To the point
An illegal group called Hong Kong National Front claimed this week it had joined forces with a separatist student organization by the name of Studentlocalism to re-launch a publicity drive in Hong Kong schools and universities to spread “pro-independence” messages.
Some observers believe separatist groups in question are worried they have become irrelevant since the previous publicity campaign about a year ago went out like a puff of smoke. Others have warned the public as well as relevant authorities against letting their guard down, considering the negative repercussions from a spate of separatist actions in the beginning of the current semester.
It is widely agreed that Hong Kong society may be tolerant to different political views in general but has little sympathy toward separatist sentiments, especially those that become criminal acts. Still, the special administrative region government and school administrators are obligated to ban “pro-independence” activities on local campuses, because authorities risk ruining the future of some students if they fail to prevent separatism from poisoning young minds, which they are supposed to nurture and protect, and leading them into illegal activities. It is absolutely essential to educate younger generations about the danger and futility of “Hong Kong independence”, perhaps citing the recent surge and subsequent defeat of attempts to gain independence for the autonomous region of Catalonia in Spain.
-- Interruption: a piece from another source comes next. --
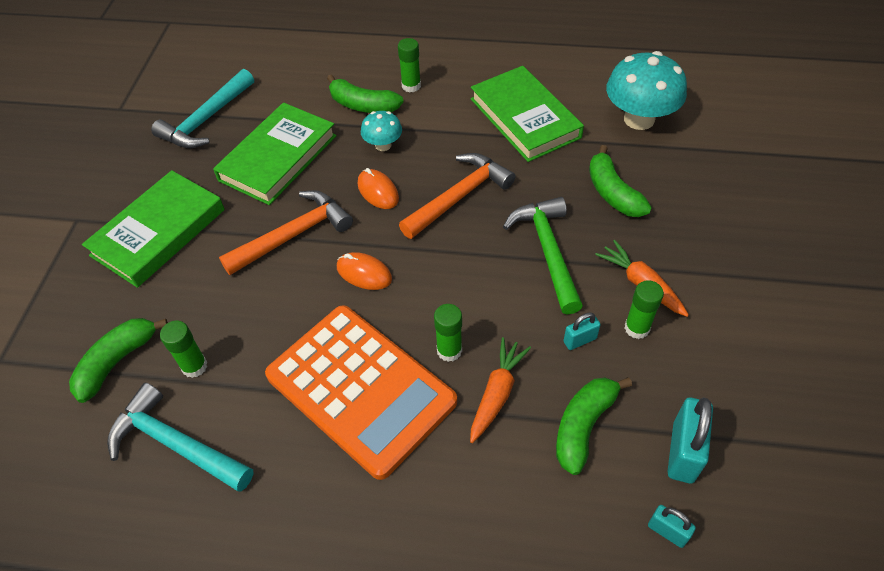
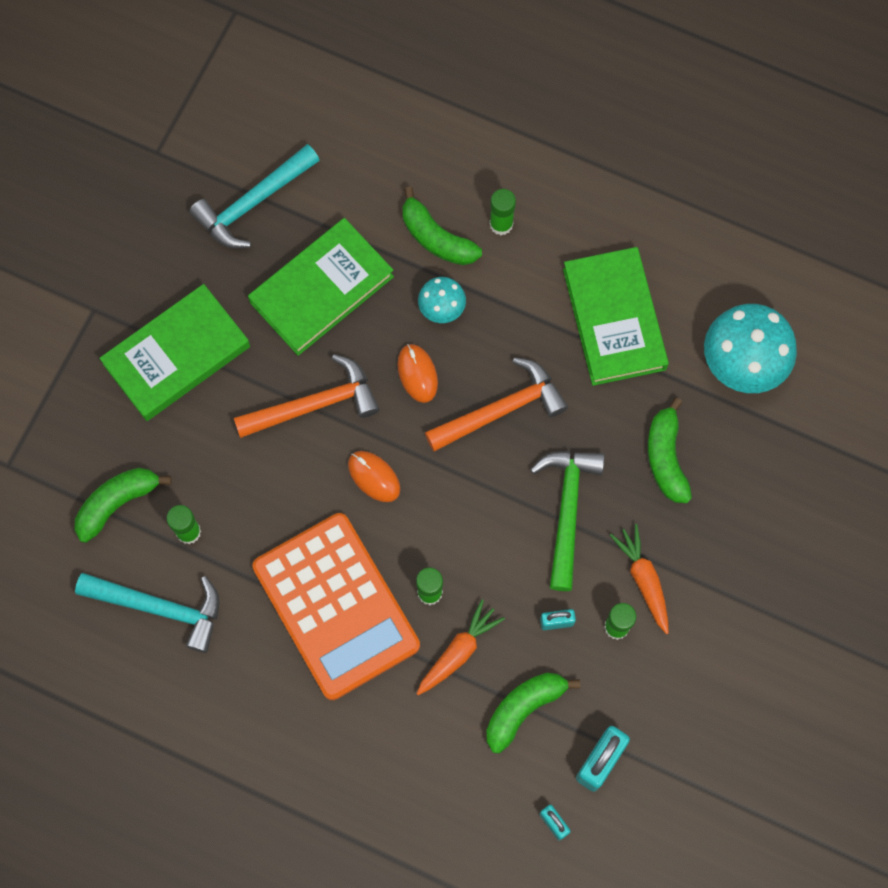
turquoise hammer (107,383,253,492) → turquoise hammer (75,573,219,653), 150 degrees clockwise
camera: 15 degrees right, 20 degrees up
There are plenty of reasons why separatism seldom succeeds, and in China, is downright impossible.
The Constitution of the People’s Republic of China and the Basic Law of the Hong Kong Special Administrative Region stipulate that Hong Kong is an inalienable part of Chinese territory and the great majority of local residents are Chinese citizens, not to mention the strong family ties between many Hong Kong residents and their mainland compatriots. That is why most Hong Kong people are patriotic despite separatist attempts to try to make them otherwise. They will willingly help safeguard the nation’s sovereignty, security and development interests in whatever way they can. At the very least they should and would say no to separatism readily when confronted by advocates of such illegal pursuits.
Separatist groups invariably use “localism” as rallying call to hide their illegal pursuit of “Hong Kong independence” or “absolute autonomy”. But they would never deny their real aspirations when it comes to seeking public support for their true cause. That is why they wage publicity campaigns from time to time for “Hong Kong independence” in the name of free speech or “exploring the future of Hong Kong” despite the fact that their arguments are devoid of common sense — or legal grounds. But there is no denying they do have a few young followers on Hong Kong campuses. That is reason enough for all university and secondary-school operators to ban separatist propaganda. If they don’t they may be held responsible for allowing their students to be corrupted by illegal activities.